In children with unerupted teeth, conservative management should be considered first because an aggressive operation can have an adverse effect on the eruption process and the development of the involved jaw. 32
6. Albright’s Syndrome
McCune–Albright Syndrome (MAS) is a rare fibrosseous lesion, characterized by a classic triad of polyostotic fibrous dysplasia, café au-lait macules, and underlying endocrinopathies. The condition is due to an embryonic postzygomatic somatic mutation in the Gsa gene, located on chromosome 20q13.2-13.3. 33
Oral manifestations
Facial asymmetry may be the first sign of craniofacial fibrous dysplasia (FD), and it may be associated with hearing and more rarely vision loss. 34
Massive expansion of the craniofacial complex, severe malocclusion, and facial disfigurement.
FD is associated with dental disorders, such as enamel hypoplasia, dentin dysplasia, taurodontic pulp, odontoma, tooth displacement, malocclusion, and high-caries index.

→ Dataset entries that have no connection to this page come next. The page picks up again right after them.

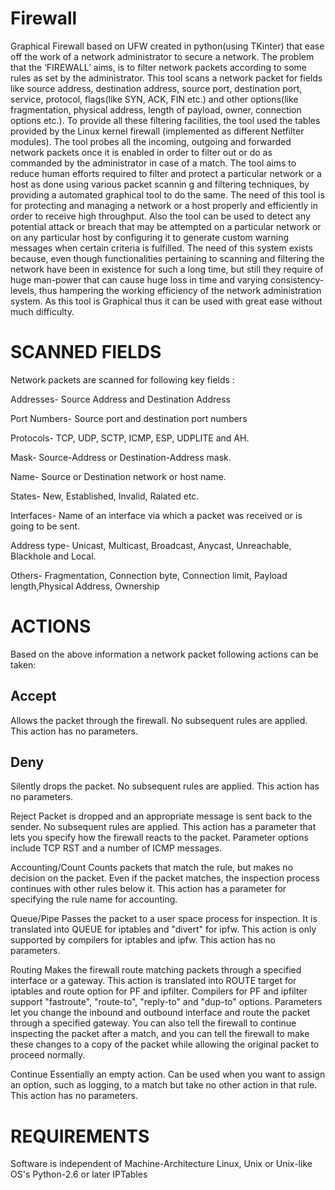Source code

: Firewall
=========

Graphical Firewall based on UFW created in python(using TKinter) that ease off the work of a network administrator to secure a network. The problem that the ‘FIREWALL’ aims, is to filter network packets according to some rules as set by the administrator. This tool scans a network packet for fields like source address, destination address, source port, destination port, service, protocol, flags(like SYN, ACK, FIN etc.) and other options(like fragmentation, physical address, length of payload, owner, connection options etc.). To provide all these filtering  facilities, the tool used the tables provided by the Linux kernel firewall (implemented as different Netfilter modules). The tool probes all the incoming, outgoing and forwarded network packets once it is enabled  in order to filter out or do as commanded by the administrator in case of a match. The tool aims to reduce human efforts required to filter and protect a particular network or a host as done using various packet scannin g and filtering techniques, by providing a automated graphical tool to do the same.  The need of this tool is for protecting and managing a network or a  host properly and efficiently in order to receive high throughput. Also the tool can be used to detect any potential attack or breach that may be attempted on a particular network or on any particular host by configuring it to generate custom warning messages when certain criteria is fulfilled. The need of this system exists because, even though functionalities pertaining to scanning and filtering the network have been in existence for such a long time, but still they require of huge man-power that can cause huge loss in time and varying consistency-levels, thus hampering the working efficiency of the network administration system. As this tool is Graphical thus it can be used with great ease without much difficulty.


SCANNED FIELDS
=================

Network packets are scanned for following key fields :

Addresses- Source Address and Destination Address 

Port Numbers- Source port and destination port numbers

Protocols- TCP, UDP, SCTP, ICMP, ESP, UDPLITE and AH.

Mask- Source-Address or Destination-Address mask.

Name- Source or Destination network  or  host name.

States- New, Established, Invalid, Ralated etc.

Interfaces- Name  of  an interface via which a packet was received  or is going to be sent.

Address type- Unicast,  Multicast, Broadcast, Anycast,  Unreachable, Blackhole and Local.

Others- Fragmentation, Connection byte, Connection limit, Payload length,Physical Address, Ownership



ACTIONS
==========

Based on the  above information a network packet following actions can be taken:

Accept
------
Allows the packet through the firewall. No subsequent rules are applied. This action has no parameters.



Deny
------
   Silently drops the packet. No subsequent rules are applied. This action has no	parameters.



Reject
      	Packet is dropped and an appropriate message is sent back to the sender. No                                                                                  	subsequent rules are applied. This action has a parameter that lets you specify how 	the firewall reacts to the packet. Parameter options include TCP RST and a 	number of ICMP  messages.




Accounting/Count
     	Counts packets that match the rule, but makes no decision on the packet. Even if 	the packet matches, the inspection process continues with other rules below it. 	This action has a parameter for specifying the rule name for accounting.



Queue/Pipe
      	Passes the packet to a user space process for inspection. It is translated into 	QUEUE for iptables and "divert" for ipfw. This action is only supported by 	compilers for iptables and ipfw. This action has no parameters.
      



Routing
      	Makes the firewall route matching packets through a specified interface or a 	gateway. This action is translated into ROUTE target for iptables and route option 	for PF and ipfilter. Compilers for PF and ipfilter support "fastroute", "route-to", 	"reply-to" and "dup-to" options. Parameters let you change the inbound and 	outbound interface and route the packet through a specified gateway. You can also 	tell the firewall to continue inspecting the packet after a match, and you can tell 	the firewall to make these changes to a copy of the packet while allowing the 	original packet to proceed normally.



Continue
   	Essentially an empty action. Can be used when you want to assign an option, 	such as logging, to a match but take no other action in that rule. This action has no 	parameters.







REQUIREMENTS
===============

Software is independent of Machine-Architecture
Linux, Unix or Unix-like OS's
Python-2.6 or later
IPTables


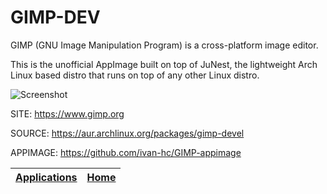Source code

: # GIMP-DEV

 GIMP (GNU Image Manipulation Program) is a cross-platform image editor.

 This is the unofficial AppImage built on top of JuNest, the lightweight 
 Arch Linux based distro that runs on top of any other Linux distro.

 ![Screenshot](https://www.gimp.org/news/2020/11/06/gimp-2-99-2-released/gimp-2-99-2-overview.jpg)

 SITE: https://www.gimp.org

 SOURCE: https://aur.archlinux.org/packages/gimp-devel

 APPIMAGE: https://github.com/ivan-hc/GIMP-appimage

 | [Applications](https://portable-linux-apps.github.io/apps.html) | [Home](https://portable-linux-apps.github.io)
 | --- | --- |
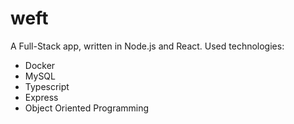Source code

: # weft
A Full-Stack app, written in Node.js and React.
Used technologies:
- Docker
- MySQL
- Typescript
- Express
- Object Oriented Programming
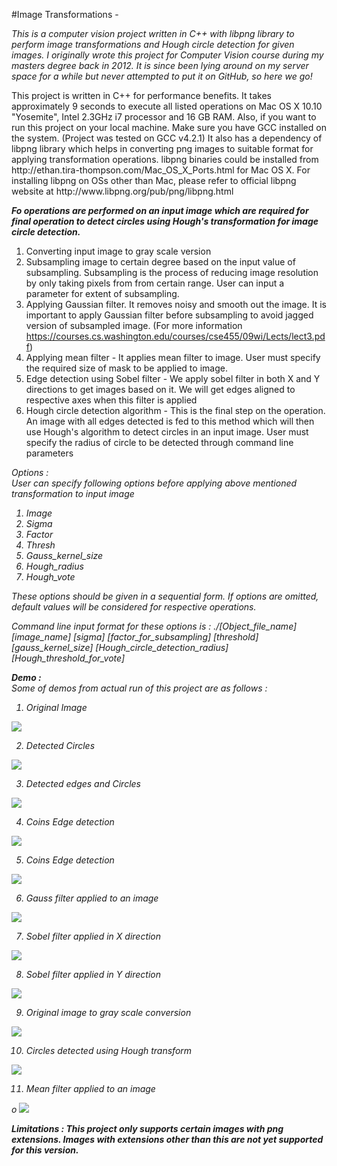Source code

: #Image Transformations -

<i>
This is a computer vision project written in C++ with libpng library to perform image transformations and Hough circle detection for given images. I originally wrote this project for Computer Vision course during my masters degree back in 2012. It is since been lying around on my server space for a while but never attempted to put it on GitHub, so here we go! </i>

<p>
This project is written in C++ for performance benefits. It takes approximately 9 seconds to execute all listed operations on Mac OS X 10.10 "Yosemite", Intel 2.3GHz i7 processor and 16 GB RAM. Also, if you want to run this project on your local machine. Make sure you have GCC installed on the system. (Project was tested on GCC v4.2.1)
It also has a dependency of libpng library which helps in converting png images to suitable format for applying transformation operations. libpng binaries could be installed from http://ethan.tira-thompson.com/Mac_OS_X_Ports.html for Mac OS X. For installing libpng on OSs other than Mac, please refer to official libpng website at http://www.libpng.org/pub/png/libpng.html
</p>

<b><i>
Fo operations are performed on an input image which are required for final operation to detect circles using Hough's transformation for image circle detection. </i></b>

1. Converting input image to gray scale version
2. Subsampling image to certain degree based on the input value of subsampling. Subsampling is the process of reducing image resolution by only taking pixels from from certain range. User can input a parameter for extent of subsampling.
3. Applying Gaussian filter. It removes noisy and smooth out the image. It is important to apply Gaussian filter before subsampling to avoid jagged version of subsampled image. (For more information https://courses.cs.washington.edu/courses/cse455/09wi/Lects/lect3.pdf)
4. Applying mean filter - It applies mean filter to image. User must specify the required size of mask to be applied to image.
5. Edge detection using Sobel filter - We apply sobel filter in both X and Y directions to get images based on it. We will get edges aligned to respective axes when this filter is applied
6. Hough circle detection algorithm - This is the final step on the operation. An image with all edges detected is fed to this method which will then use Hough's algorithm to detect circles in an input image. User must specify the radius of circle to be detected through command line parameters

<i>
Options : 
<br/>
User can specify following options before applying above mentioned transformation to input image
<i>

1. Image <image to process>
2. Sigma <sigma value of the gaussian kernel>
3. Factor <factor for subsampling>
5. Thresh <threshold for edge detection>
6. Gauss_kernel_size <size of the gauss kernel>
7. Hough_radius <radius of the circle to be detected>
8. Hough_vote <vote threshold of the pixels in hough space>

<i>
These options should be given in a sequential form. If options are omitted, default values will be considered for respective operations.
</i>
<p>
Command line input format for these options is : 
./[Object_file_name] [image_name] [sigma] [factor_for_subsampling] [threshold] [gauss_kernel_size] [Hough_circle_detection_radius] [Hough_threshold_for_vote]
</p>

<p>
<b>Demo :  </b>
<br/>
Some of demos from actual run of this project are as follows : 
</p>

1. Original Image
  <p>
  <img src="Screenshots/original.png">  
  </p>

2. Detected Circles
  <p>
  <img src="Screenshots/detected_circle.png">  
  </p>

3. Detected edges and Circles
  <p>
  <img src="Screenshots/edges_circles.png">  
  </p>

4. Coins Edge detection
  <p>
  <img src="Screenshots/edges_coines.png">  
  </p>

5. Coins Edge detection
  <p>
  <img src="Screenshots/edges_image.png">  
  </p>

6. Gauss filter applied to an image
  <p>
  <img src="Screenshots/gaussed_image.png">  
  </p>

7. Sobel filter applied in X direction
  <p>
  <img src="Screenshots/gradient_x_image.png">  
  </p>

8. Sobel filter applied in Y direction
  <p>
  <img src="Screenshots/gradient_y_image.png">  
  </p>

9. Original image to gray scale conversion
  <p>
  <img src="Screenshots/gray_scale_image.png">  
  </p>

10. Circles detected using Hough transform
  <p>
  <img src="Screenshots/hough_circle_collection.png">  
  </p>

11. Mean filter applied to an image
  <p>o
  <img src="Screenshots/mean_image.png">  
  </p>


<b><i>Limitations : This project only supports certain images with png extensions. Images with extensions other than this are not yet supported for this version. </i></b>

Rapid growth of jaw FD may also be associated with pathological lesions, such as aneurysmal bone cysts, or more rarely malignant transformation to osteosarcoma, or other forms of sarcoma.
Management of MAS patient
Dental management of FD/MAS is medically complex because the treatment of dental disorders must be balanced with multiple factors, including skeletal disease burden, endocrine disorders, multiple medications, and general debility. 35
The variable clinical, radiological, and histological presentations of FD, as well as apparent risk of malignant transformation, cause some dental practitioners to delay, or avoid dental surgical procedures in FD.
Due to the severity of dental malocclusion and high-caries index in patients with maxilla–mandibular FD, more frequent recalls may be required for scaling and root planning to control dental plaque accumulation. The use of electric toothbrush and application of topical fluoride may be helpful to control dental caries. 36
Conclusion
A careful examination of intraoral findings may reveal striking features, which could be correlated with other clinical findings and thereby used to predict various syndromes affecting the head and neck region. Identification and diagnosis of such syndromes is very essential as it may bear a direct effect on treatment planning for the patient. The identification of cancer susceptibility syndromes and their associated gene or genes is facilitating clinical and basic investigations into genotype–phenotype correlations and underlying disease mechanisms.
Footnotes
Declaration of Conflicting Interests
The authors declared no potential conflicts of interest with respect to the research, authorship, and/or publication of this article.
Funding
The authors received no financial support for the research, authorship, and/or publication of this article.